# Mad Cow?



## Vol (Jul 5, 2009)

France....

Regards, Mike

http://www.agweb.com/article/suspected-mad-cow-case-could-put-french-beef-exports-at-risk-blmg/


----------



## Tim/South (Dec 12, 2011)

Thanks for sharing Mike.

I hope the test is negative and the cow had something else. The last thing we need is the anti beef crowd getting on the soap box again.


----------



## stack em up (Mar 7, 2013)

I hope for the producers sake it's not BSE. That basically butchered Canada's beef market for a decade, and people still have the "mad cow" engrained into their brains. I already have an image of Dr (?) Oz making his case for not eating beef and housewives across America listening to him, cuz he apparently is infallible. Just like ol' Oprah McChubby did 20 years ago.


----------



## swmnhay (Jun 13, 2008)

stack em up said:


> I hope for the producers sake it's not BSE. That basically butchered Canada's beef market for a decade, and people still have the "mad cow" engrained into their brains. I already have an image of Dr (?) Oz making his case for not eating beef and housewives across America listening to him, cuz he apparently is infallible. Just like ol' Oprah McChubby did 20 years ago.
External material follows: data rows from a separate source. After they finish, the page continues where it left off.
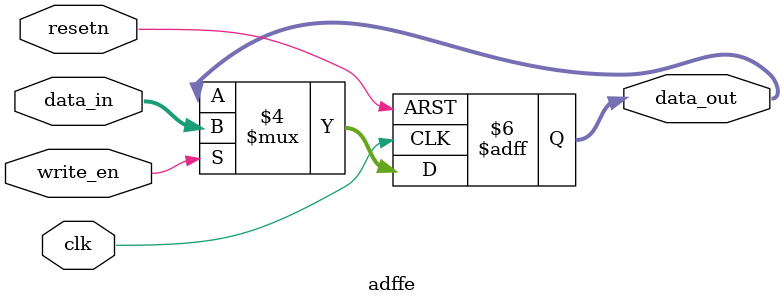
<source format=v>
module adffe
(
input [15:0] data_in,
input clk,
input resetn,
input write_en,
output reg [15:0] data_out
);

always @(posedge clk or negedge resetn)
    if (~resetn) // Register is reset resetn
    begin
        data_out <= 16'h0000;
    end
    else if (write_en)
    begin
        data_out <= data_in;
    end
    else
    begin
        data_out <= data_out;
    end
endmodule
</source>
its crazy how much the likes of McChubby and Dr Oz have on the markets.oh you forgot the pink slime fiasco also.


----------



## Swv.farmer (Jan 2, 2016)

Yea people put to much faith in the famous. If people would do more of their own thinking the world would be a better place.


----------



## deadmoose (Oct 30, 2011)

Swv.farmer said:


> Yea people put to much faith in the famous. If people would do more of their own thinking the world would be a better place.


Think about that for a second... They are stupid enough to listen to the likes of Ofra, PBO, and whatever actor or athlete of the day says.

Not so sure them thinking for themselves is a good idea for any of us. You can't fix stupid.


----------



## Swv.farmer (Jan 2, 2016)

Lol you said it all.


----------